> [TEXT PASSAGE]
.....
As an early adopter of RTX (owned an RTX2080 since December last) I have no regrets. I have thoroughly enjoyed tinkering with the tech in supported games and while the framerates and fluidity would certainly not be considered (H)ard, I believe that RTX can greatly improve realism, is not a passing fad and that mass adoption is inevitable. That being said, in its current implementations it's going to be a sub optimal gaming experience for many people and therefore I'm calling BS on Jensen's latest proclamation...
 
Buying anything other than my top of the line most costly items is crazy!
Please ignore the 1660ti of my own making that's outselling my 2060s due to the better performance /price!

This is just pr and not really news.
 
CEO, touts his own product. News at 11 !!! ;)
.....
> [INFORMATION SHOWN]
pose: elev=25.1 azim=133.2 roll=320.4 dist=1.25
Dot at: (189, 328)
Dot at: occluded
.....
> [WORK TO COMPLETE] From the RTX passage, copy out the stretch that begins at the words "Please ignore the" and stops after "News at 11 !!! ;)".

> [EXPECTED ANSWER]
Please ignore the 1660ti of my own making that's outselling my 2060s due to the better performance /price!

This is just pr and not really news.
 
CEO, touts his own product. News at 11 !!! ;)